= Exercise instructions =
Starting at the first line of the entries and ending with the line that contains "Sant Sadurní porta el català als comerços", copy those lines with "Visitantes" changed to "Visitas" and everything else left as it is.

= Input for this task =
▼

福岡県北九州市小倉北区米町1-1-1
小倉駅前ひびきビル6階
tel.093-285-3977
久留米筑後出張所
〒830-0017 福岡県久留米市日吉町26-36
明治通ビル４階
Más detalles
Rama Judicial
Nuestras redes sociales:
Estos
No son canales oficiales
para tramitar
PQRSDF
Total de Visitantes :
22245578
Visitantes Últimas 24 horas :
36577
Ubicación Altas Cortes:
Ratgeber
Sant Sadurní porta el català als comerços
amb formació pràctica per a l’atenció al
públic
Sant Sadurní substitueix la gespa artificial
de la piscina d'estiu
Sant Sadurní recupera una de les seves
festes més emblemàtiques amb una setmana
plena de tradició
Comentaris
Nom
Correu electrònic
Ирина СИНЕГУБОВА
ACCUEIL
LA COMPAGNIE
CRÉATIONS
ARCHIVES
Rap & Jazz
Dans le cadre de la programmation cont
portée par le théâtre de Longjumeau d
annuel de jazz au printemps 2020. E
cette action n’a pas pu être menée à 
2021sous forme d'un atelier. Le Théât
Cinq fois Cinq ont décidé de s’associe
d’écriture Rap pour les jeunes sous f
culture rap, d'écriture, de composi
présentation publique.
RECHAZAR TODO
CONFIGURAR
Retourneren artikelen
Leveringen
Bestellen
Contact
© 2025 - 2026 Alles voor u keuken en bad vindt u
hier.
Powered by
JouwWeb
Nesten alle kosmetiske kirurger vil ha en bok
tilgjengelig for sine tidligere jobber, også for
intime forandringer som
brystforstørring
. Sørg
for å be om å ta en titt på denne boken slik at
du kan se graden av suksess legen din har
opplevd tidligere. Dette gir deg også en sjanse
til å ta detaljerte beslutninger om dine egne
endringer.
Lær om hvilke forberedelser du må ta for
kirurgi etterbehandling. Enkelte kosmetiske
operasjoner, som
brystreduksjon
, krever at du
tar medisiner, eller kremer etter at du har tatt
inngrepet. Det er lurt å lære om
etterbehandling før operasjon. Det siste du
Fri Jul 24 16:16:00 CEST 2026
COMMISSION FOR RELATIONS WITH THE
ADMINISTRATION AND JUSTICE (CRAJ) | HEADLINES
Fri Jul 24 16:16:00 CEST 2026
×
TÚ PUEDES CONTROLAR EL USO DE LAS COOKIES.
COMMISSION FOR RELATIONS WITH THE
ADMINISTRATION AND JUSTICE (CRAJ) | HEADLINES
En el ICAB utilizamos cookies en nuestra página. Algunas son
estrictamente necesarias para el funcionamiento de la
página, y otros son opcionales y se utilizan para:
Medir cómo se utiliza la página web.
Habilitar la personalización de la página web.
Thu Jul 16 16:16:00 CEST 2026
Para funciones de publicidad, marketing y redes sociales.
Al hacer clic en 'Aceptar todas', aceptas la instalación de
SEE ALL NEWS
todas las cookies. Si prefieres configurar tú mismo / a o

▲

= Finished exercise =
福岡県北九州市小倉北区米町1-1-1
小倉駅前ひびきビル6階
tel.093-285-3977
久留米筑後出張所
〒830-0017 福岡県久留米市日吉町26-36
明治通ビル４階
Más detalles
Rama Judicial
Nuestras redes sociales:
Estos
No son canales oficiales
para tramitar
PQRSDF
Total de Visitas :
22245578
Visitas Últimas 24 horas :
36577
Ubicación Altas Cortes:
Ratgeber
Sant Sadurní porta el català als comerços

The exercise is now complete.